The statement on Vpi website "speedstability on par with the master tape" is in direct reference to all the Classic series turntables.

phoenixengr's picture

They may be referring to the newest version of the Classic series which has a built in controller that does essentially many of the same things the Falcon PSU does.

Rayman's picture

Its better than a master tape?!

Mile High Audio's picture

Please what non-VPI unit(s) does work with the Classic 3?

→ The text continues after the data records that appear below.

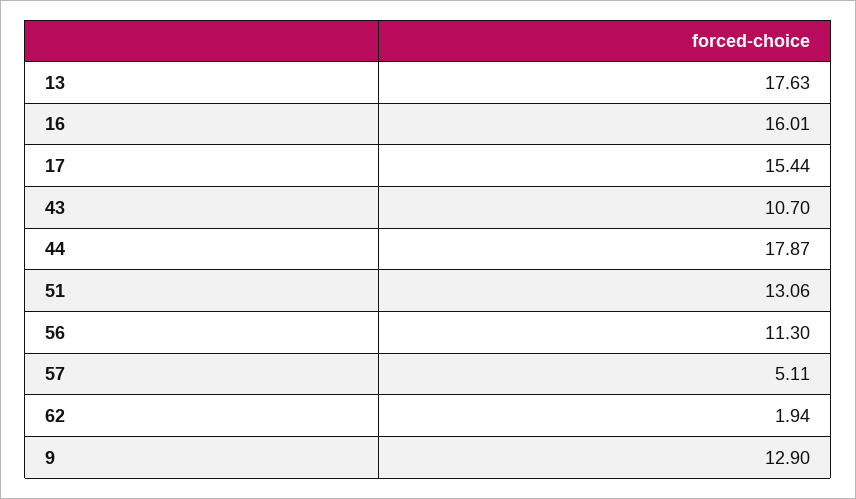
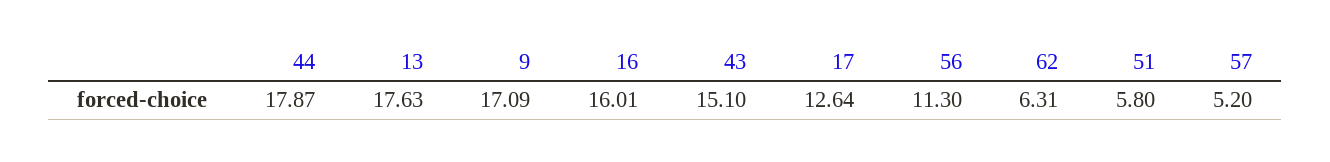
17: 15.44 -> 12.64
43: 10.7 -> 15.1
51: 13.06 -> 5.8
57: 5.11 -> 5.2
62: 1.94 -> 6.31
9: 12.9 -> 17.09

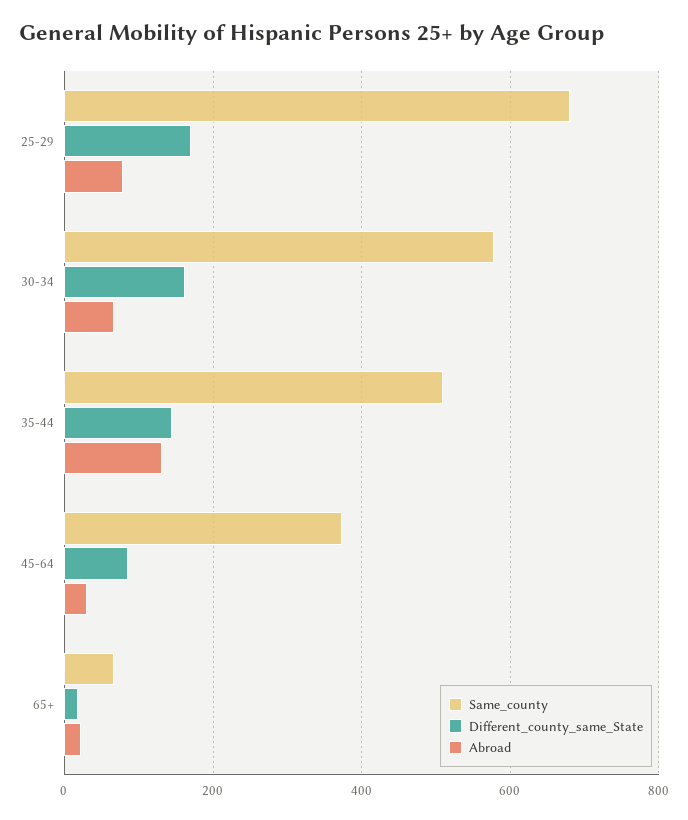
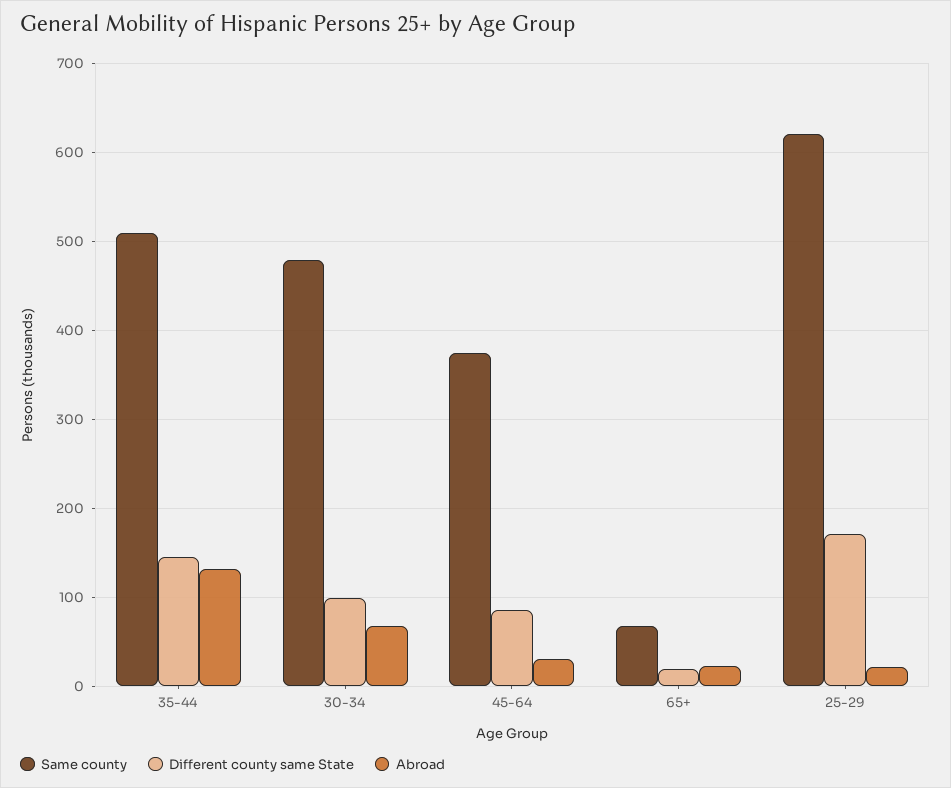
Same_county, 25-29: 680 -> 620
Abroad, 25-29: 80 -> 20
Same_county, 30-34: 580 -> 480
Different_county_same_State, 30-34: 160 -> 100

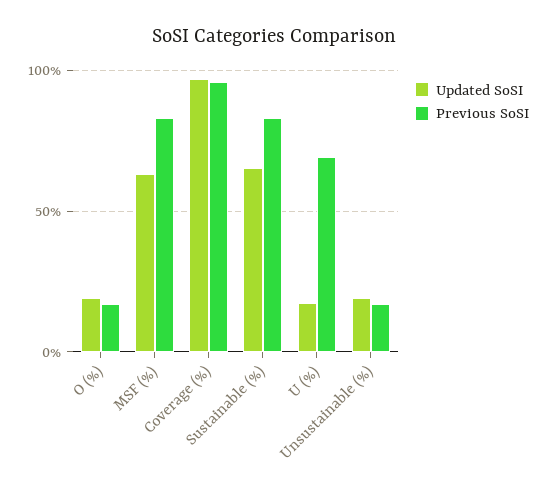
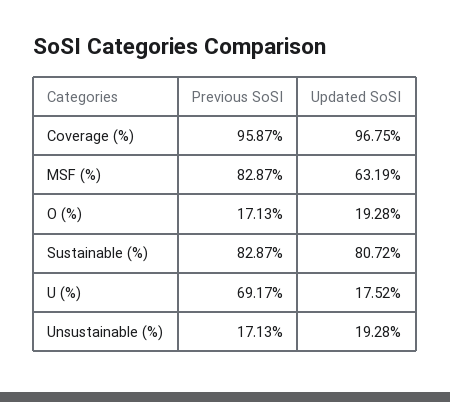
Updated SoSI, Sustainable (%): 65 -> 80.72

Thanks for any comment on experience(s) too :-)

PeterPani's picture

Would buy the Falcon PSU and roadrunner straight away. I tried once something similar on my Thorens TD 124 and was quite impressed. Sadly the TD 124 motor needs at least 15 W. I could buy 4 Falcons and connect them parallel to the motor...

Todd Lainhart's picture

I have a '96 VPI HW-19 (Mk3=>Mk4), with probably the Hurst motor that Bill describes (5.5w pull?). The Falcon runs hot, but I'm told that it runs within spec.

The Falcon/RR duo is a great setup for this deck. I'm seeing constant speeds of between 33.331 and 33.337 once things get warmed up. Typically 33.33[3-5].

Ben Nordine's picture

This is a great PSU for all reasons described above. But I also want to mention how good the people at Phoenix Engineering were to work with. A few days after I bought my unit from Hi-Fi Heaven I broke it doing something stupid with a voltage transformer and old Telefunken turntable. Bill at Phoenix was extremely good-humored about it. He repaired it quickly, offered some helpful advice, and had it back to me in less than a week and a half.

Now I have it hooked up to a stripped-down Elite Rock II and couldn't be happier.

Joe Crowe's picture

I know this is an old thread but just read elsewhere that Phoenix Engineering has gone under. Love my Falcon/Roadrunner sure hope nothing goes wrong with either.